++++ Source data ++++

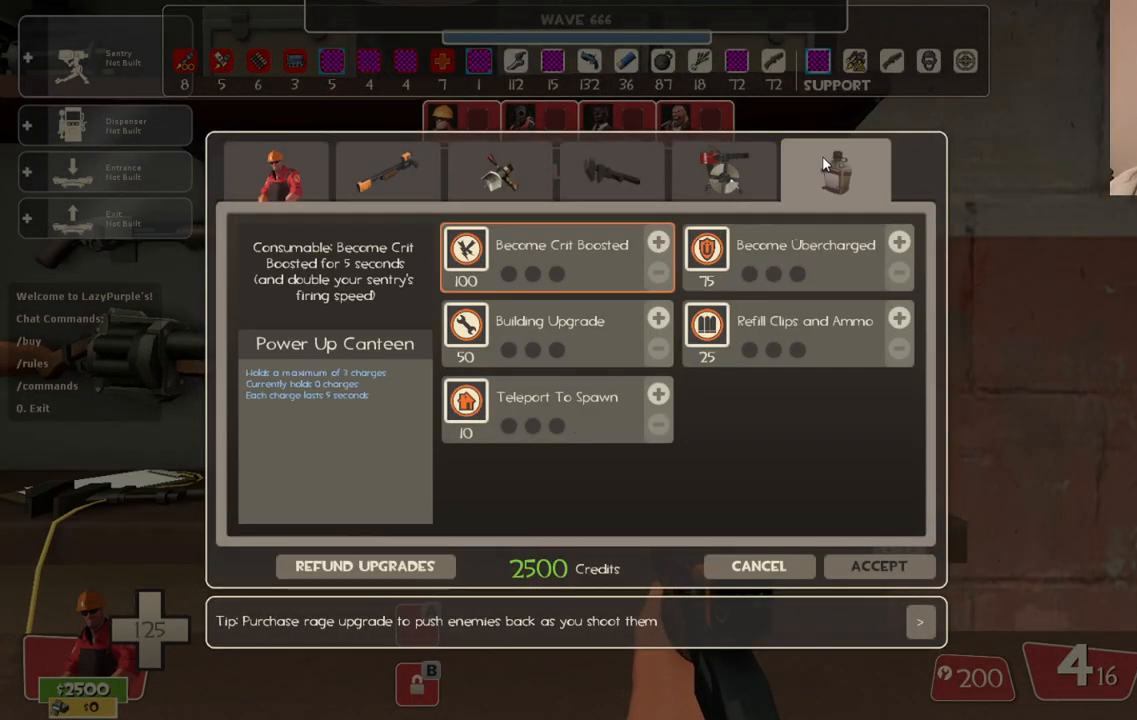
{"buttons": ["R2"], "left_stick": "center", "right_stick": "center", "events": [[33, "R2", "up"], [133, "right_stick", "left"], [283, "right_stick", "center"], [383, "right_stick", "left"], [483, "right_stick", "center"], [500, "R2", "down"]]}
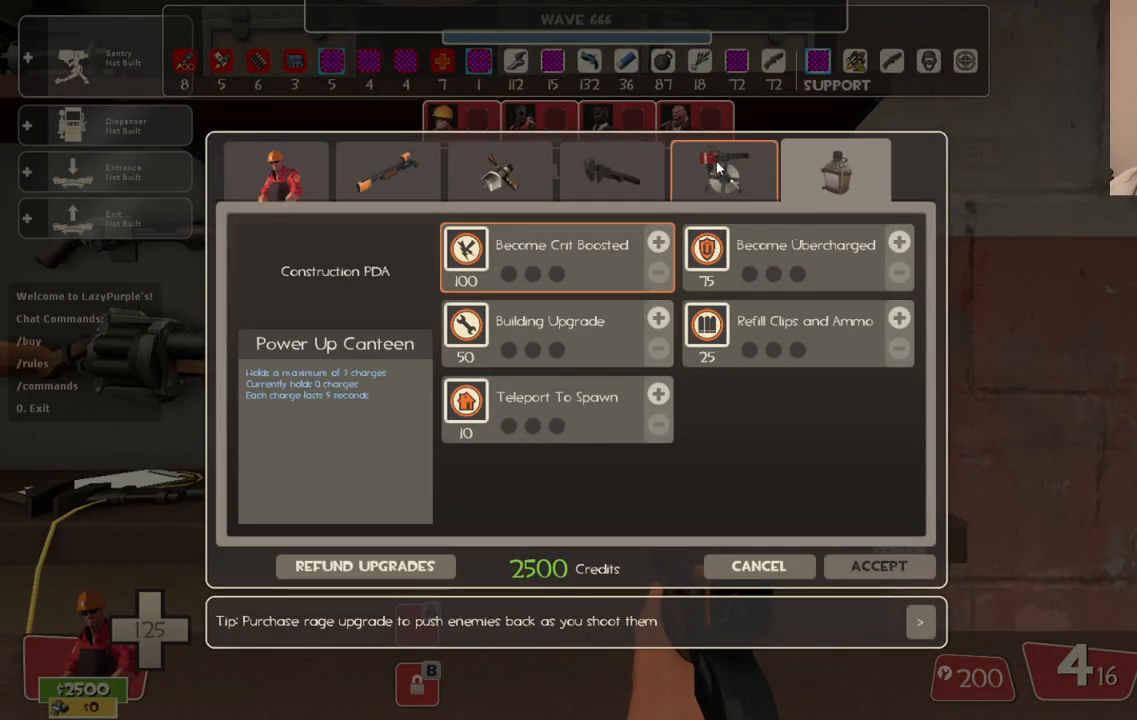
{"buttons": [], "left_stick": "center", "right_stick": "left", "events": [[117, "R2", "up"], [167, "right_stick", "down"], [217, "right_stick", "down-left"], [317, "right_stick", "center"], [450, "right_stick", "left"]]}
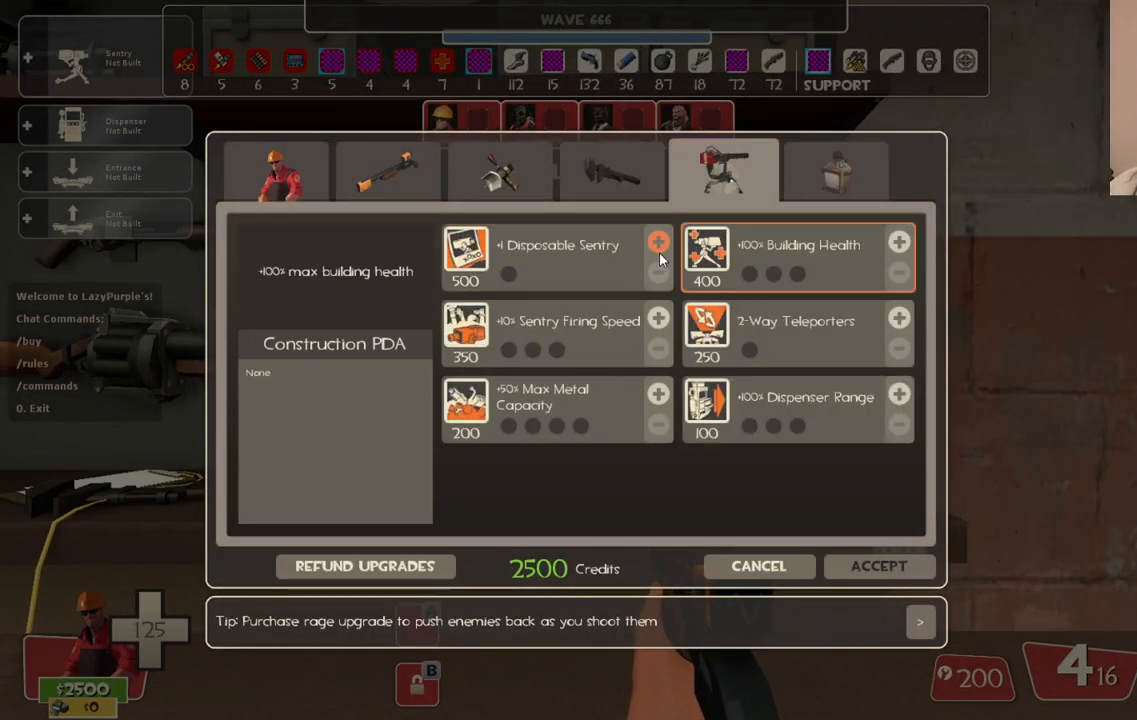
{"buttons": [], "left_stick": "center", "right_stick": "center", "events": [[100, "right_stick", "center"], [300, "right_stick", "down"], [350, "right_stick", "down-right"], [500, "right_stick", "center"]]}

++++
++++ Source data ++++

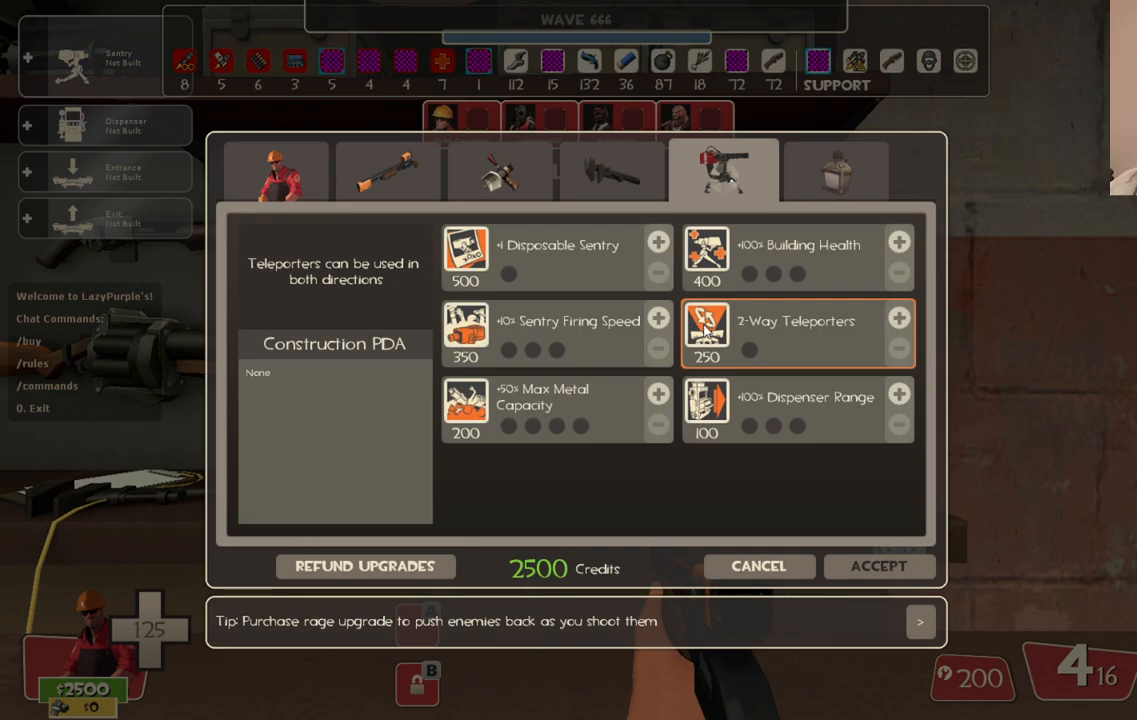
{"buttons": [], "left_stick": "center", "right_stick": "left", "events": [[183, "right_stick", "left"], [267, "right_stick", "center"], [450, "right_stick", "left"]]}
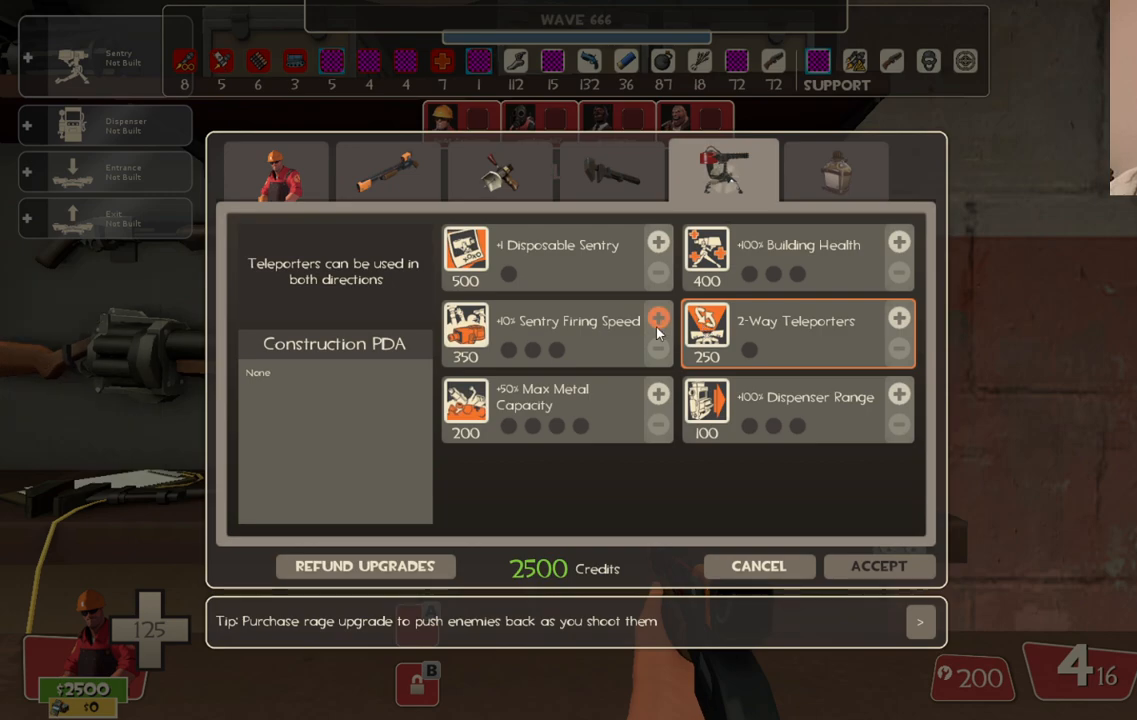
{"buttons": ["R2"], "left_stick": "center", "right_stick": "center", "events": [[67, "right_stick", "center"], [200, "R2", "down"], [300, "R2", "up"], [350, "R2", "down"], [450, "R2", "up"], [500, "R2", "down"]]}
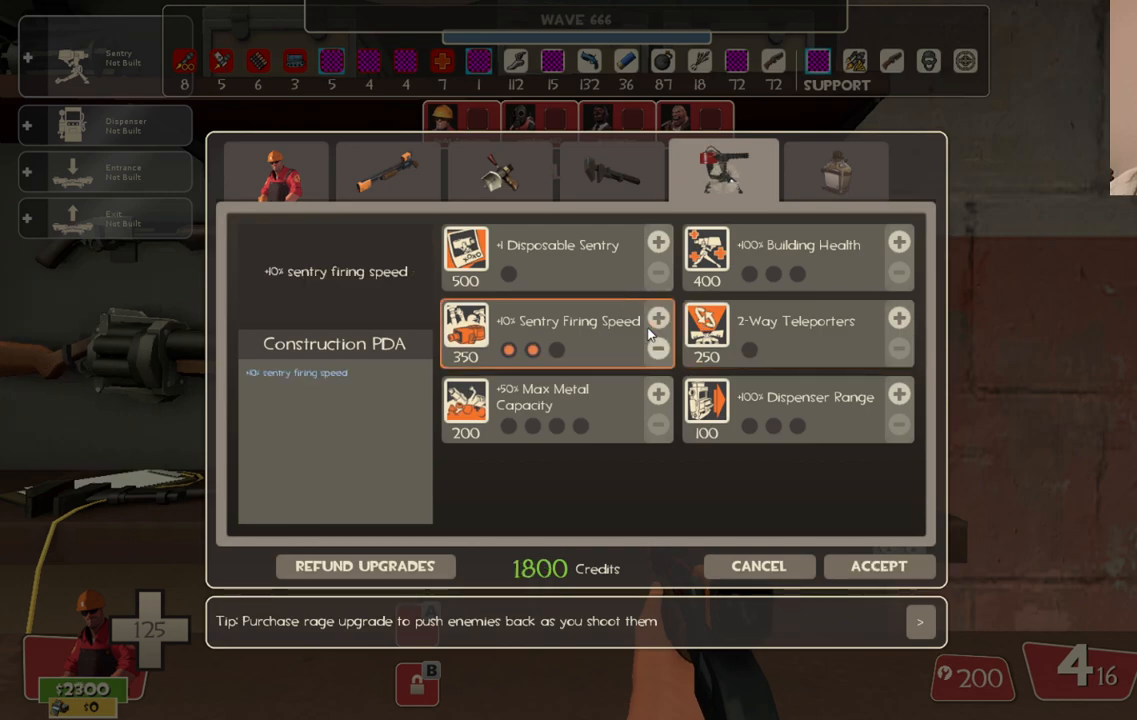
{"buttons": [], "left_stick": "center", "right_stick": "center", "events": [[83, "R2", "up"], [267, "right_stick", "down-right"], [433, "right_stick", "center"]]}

++++

### Brief
Wherever the string "down" occurs in the data, copy the line that holds it.

### Final answer
{"buttons": ["R2"], "left_stick": "center", "right_stick": "center", "events": [[33, "R2", "up"], [133, "right_stick", "left"], [283, "right_stick", "center"], [383, "right_stick", "left"], [483, "right_stick", "center"], [500, "R2", "down"]]}
{"buttons": [], "left_stick": "center", "right_stick": "left", "events": [[117, "R2", "up"], [167, "right_stick", "down"], [217, "right_stick", "down-left"], [317, "right_stick", "center"], [450, "right_stick", "left"]]}
{"buttons": [], "left_stick": "center", "right_stick": "center", "events": [[100, "right_stick", "center"], [300, "right_stick", "down"], [350, "right_stick", "down-right"], [500, "right_stick", "center"]]}
{"buttons": ["R2"], "left_stick": "center", "right_stick": "center", "events": [[67, "right_stick", "center"], [200, "R2", "down"], [300, "R2", "up"], [350, "R2", "down"], [450, "R2", "up"], [500, "R2", "down"]]}
{"buttons": [], "left_stick": "center", "right_stick": "center", "events": [[83, "R2", "up"], [267, "right_stick", "down-right"], [433, "right_stick", "center"]]}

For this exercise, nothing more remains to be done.